Dataset entries
============================================================

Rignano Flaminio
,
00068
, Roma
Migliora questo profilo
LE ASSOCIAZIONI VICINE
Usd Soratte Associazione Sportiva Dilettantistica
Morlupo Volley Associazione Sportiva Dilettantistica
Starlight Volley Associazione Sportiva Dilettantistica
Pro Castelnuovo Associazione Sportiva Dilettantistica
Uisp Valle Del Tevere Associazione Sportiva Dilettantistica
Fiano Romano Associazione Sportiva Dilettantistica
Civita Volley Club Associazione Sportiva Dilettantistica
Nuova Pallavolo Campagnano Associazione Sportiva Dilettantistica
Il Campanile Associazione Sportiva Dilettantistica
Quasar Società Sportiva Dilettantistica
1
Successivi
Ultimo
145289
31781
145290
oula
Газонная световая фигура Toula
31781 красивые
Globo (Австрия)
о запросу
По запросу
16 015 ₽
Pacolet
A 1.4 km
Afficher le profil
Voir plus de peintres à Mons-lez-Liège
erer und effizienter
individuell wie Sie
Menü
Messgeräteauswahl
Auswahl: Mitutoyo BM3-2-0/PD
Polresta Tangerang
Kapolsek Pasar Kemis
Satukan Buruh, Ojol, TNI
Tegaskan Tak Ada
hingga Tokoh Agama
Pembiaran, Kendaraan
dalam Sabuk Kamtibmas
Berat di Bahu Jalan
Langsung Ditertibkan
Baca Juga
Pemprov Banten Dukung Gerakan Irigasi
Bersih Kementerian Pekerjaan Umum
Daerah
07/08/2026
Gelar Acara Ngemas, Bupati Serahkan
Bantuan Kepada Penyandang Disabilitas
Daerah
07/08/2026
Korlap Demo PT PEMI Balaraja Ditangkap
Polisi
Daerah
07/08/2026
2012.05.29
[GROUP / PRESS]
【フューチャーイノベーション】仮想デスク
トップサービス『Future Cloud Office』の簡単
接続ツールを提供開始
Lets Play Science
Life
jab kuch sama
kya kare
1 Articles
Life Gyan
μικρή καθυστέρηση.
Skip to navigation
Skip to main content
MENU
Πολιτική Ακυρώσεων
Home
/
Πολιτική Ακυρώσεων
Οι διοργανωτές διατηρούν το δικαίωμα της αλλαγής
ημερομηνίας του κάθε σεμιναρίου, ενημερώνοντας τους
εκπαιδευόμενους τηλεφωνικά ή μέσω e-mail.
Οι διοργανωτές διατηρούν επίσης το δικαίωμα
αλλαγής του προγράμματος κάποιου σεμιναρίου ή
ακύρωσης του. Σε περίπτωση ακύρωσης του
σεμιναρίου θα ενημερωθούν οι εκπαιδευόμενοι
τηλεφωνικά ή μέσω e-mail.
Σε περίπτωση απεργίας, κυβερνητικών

============================================================

* [WORK REQUEST]: Give back the data above exactly, so that every line matches.

* [REPLY]:
Rignano Flaminio
,
00068
, Roma
Migliora questo profilo
LE ASSOCIAZIONI VICINE
Usd Soratte Associazione Sportiva Dilettantistica
Morlupo Volley Associazione Sportiva Dilettantistica
Starlight Volley Associazione Sportiva Dilettantistica
Pro Castelnuovo Associazione Sportiva Dilettantistica
Uisp Valle Del Tevere Associazione Sportiva Dilettantistica
Fiano Romano Associazione Sportiva Dilettantistica
Civita Volley Club Associazione Sportiva Dilettantistica
Nuova Pallavolo Campagnano Associazione Sportiva Dilettantistica
Il Campanile Associazione Sportiva Dilettantistica
Quasar Società Sportiva Dilettantistica
1
Successivi
Ultimo
145289
31781
145290
oula
Газонная световая фигура Toula
31781 красивые
Globo (Австрия)
о запросу
По запросу
16 015 ₽
Pacolet
A 1.4 km
Afficher le profil
Voir plus de peintres à Mons-lez-Liège
erer und effizienter
individuell wie Sie
Menü
Messgeräteauswahl
Auswahl: Mitutoyo BM3-2-0/PD
Polresta Tangerang
Kapolsek Pasar Kemis
Satukan Buruh, Ojol, TNI
Tegaskan Tak Ada
hingga Tokoh Agama
Pembiaran, Kendaraan
dalam Sabuk Kamtibmas
Berat di Bahu Jalan
Langsung Ditertibkan
Baca Juga
Pemprov Banten Dukung Gerakan Irigasi
Bersih Kementerian Pekerjaan Umum
Daerah
07/08/2026
Gelar Acara Ngemas, Bupati Serahkan
Bantuan Kepada Penyandang Disabilitas
Daerah
07/08/2026
Korlap Demo PT PEMI Balaraja Ditangkap
Polisi
Daerah
07/08/2026
2012.05.29
[GROUP / PRESS]
【フューチャーイノベーション】仮想デスク
トップサービス『Future Cloud Office』の簡単
接続ツールを提供開始
Lets Play Science
Life
jab kuch sama
kya kare
1 Articles
Life Gyan
μικρή καθυστέρηση.
Skip to navigation
Skip to main content
MENU
Πολιτική Ακυρώσεων
Home
/
Πολιτική Ακυρώσεων
Οι διοργανωτές διατηρούν το δικαίωμα της αλλαγής
ημερομηνίας του κάθε σεμιναρίου, ενημερώνοντας τους
εκπαιδευόμενους τηλεφωνικά ή μέσω e-mail.
Οι διοργανωτές διατηρούν επίσης το δικαίωμα
αλλαγής του προγράμματος κάποιου σεμιναρίου ή
ακύρωσης του. Σε περίπτωση ακύρωσης του
σεμιναρίου θα ενημερωθούν οι εκπαιδευόμενοι
τηλεφωνικά ή μέσω e-mail.
Σε περίπτωση απεργίας, κυβερνητικών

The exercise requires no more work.